Ugh I've been so excited waiting to get my LLB and I don't like that they're including their own brand as a big ticket item. I hopefully love the vase and flowers, I love the idea of it. I'm praying I don't get the shea butter in peach, I'll die lol. But since I lucked out and got peach last time, I'm sure I will this time too. I have a hard time with LLB, they've had a few awesome boxes I loved, but more often it seems I swap everything from them. Luckily their stuff is easy to swap, so I'll probably just keep holding onto this sub.


----------



## cpl100 (Aug 27, 2015)

Saiza said:


> Ugh I've been so excited waiting to get my LLB and I don't like that they're including their own brand as a big ticket item. I hopefully love the vase and flowers, I love the idea of it. I'm praying I don't get the shea butter in peach, I'll die lol. But since I lucked out and got peach last time, I'm sure I will this time too. I have a hard time with LLB, they've had a few awesome boxes I loved, but more often it seems I swap everything from them. Luckily their stuff is easy to swap, so I'll probably just keep holding onto this sub.

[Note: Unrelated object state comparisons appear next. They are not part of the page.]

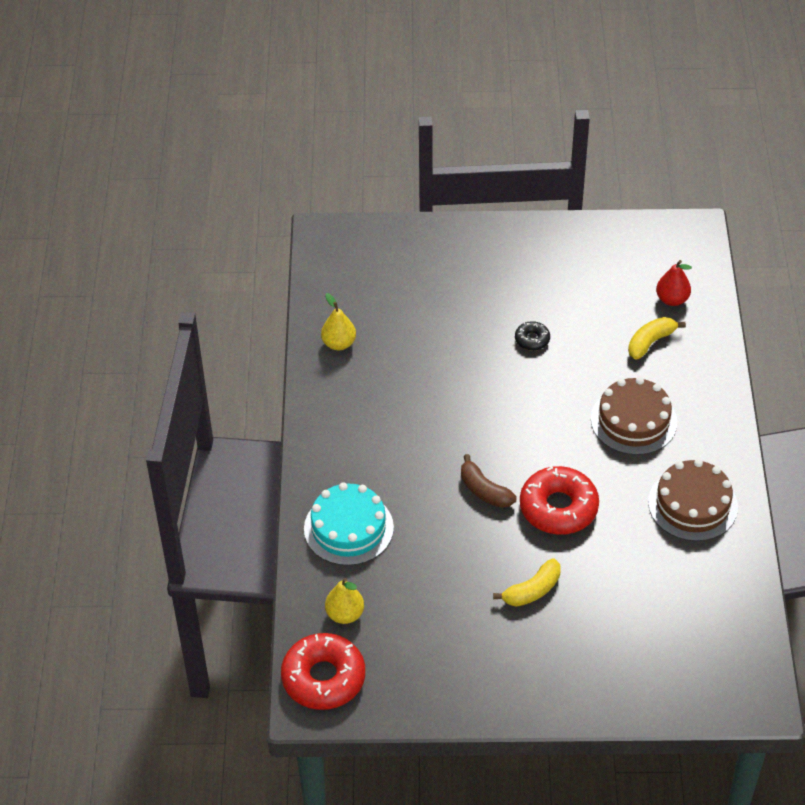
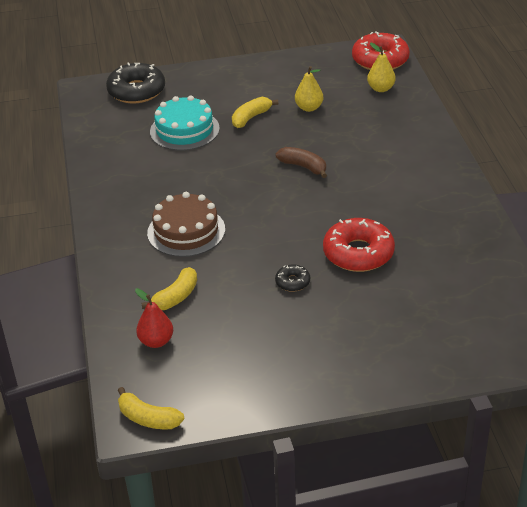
camera: 170 degrees right, 10 degrees down
(339, 343) = (476, 251): yellow pear -> yellow pear (309, 108)
(348, 528) = (401, 131): turquoise cake -> turquoise cake (184, 130)
(558, 508) = (241, 165): red donut -> red donut (358, 253)
(681, 232) = (148, 418): none -> yellow banana
(685, 679) = (136, 91): none -> black donut
(692, 504) = (132, 182): brown cake -> none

I got peach and it is intense peach!  The shea butter is labelled as the lowest valued item.


----------



## RDolph (Aug 27, 2015)

A vase. I did a one month sub because Pride and Prejudice is my favorite book, and I essentially spent $60 on a vase. Blech. I have vases. I mean, it might be beautiful, but my husband is super sensitive to flowers, so I can't even use the ones I have.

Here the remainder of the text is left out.